Well, it says " hybrid symbolic/numerical integration package that works on the Julia Symbolics expressions."

Do you know of a different symbolic Julia integrator than the above? It is the only one I found when googling.

But I just opened an issue for the above package. Here is the link

That’s the only one right now.

Yes, and it’s symbolic-numeric, as in, it uses numerical methods to solve for the symbolic equation. So it needs to numerically evaluate, and it cannot keep a closed representation of transcendentals (nor algebraic variables, I think it can do rationals in some sense though?)

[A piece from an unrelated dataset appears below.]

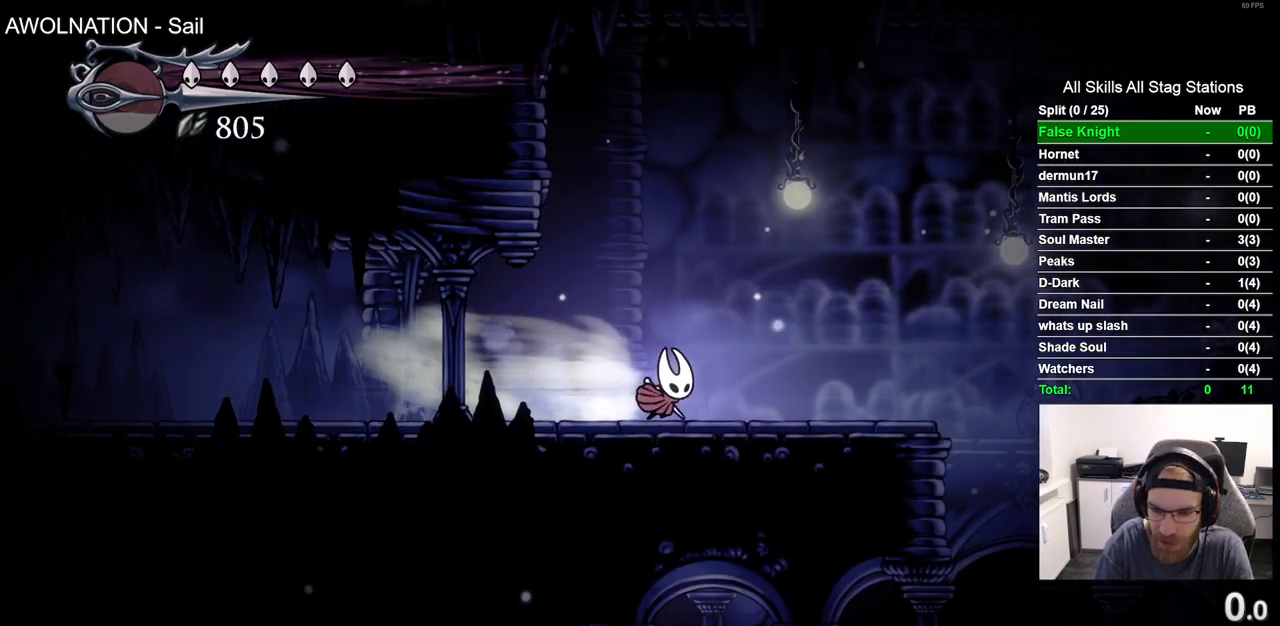
{"buttons": ["CROSS", "DPAD_RIGHT"], "left_stick": "center", "right_stick": "center", "events": [[67, "R2", "up"], [367, "CROSS", "down"]]}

But it should be able to see that exp(1) is clearly a constant and keep it as is.

Hopefully in the future Julia will get a symbolic integrator added to it.

no, because a numerical integration methods cannot keep that as constant.

It will, it just hasn’t been done because they are generally slower and less robust than this new thing.

It’s neither here nor there: it has some upsides over other methods, and downsides over others. It’s just that given the SciML ecosystem, algorithms like this are extremely easy to write so it came first. There are some in Risch and rule-based methods in development, but of course those then have major trade-offs in speed and types of integrals they tend to fail on.

Is it expected that Symbolics.Term(exp, [1] ) is 100x slower than Symbolics.Term(exp, 1)?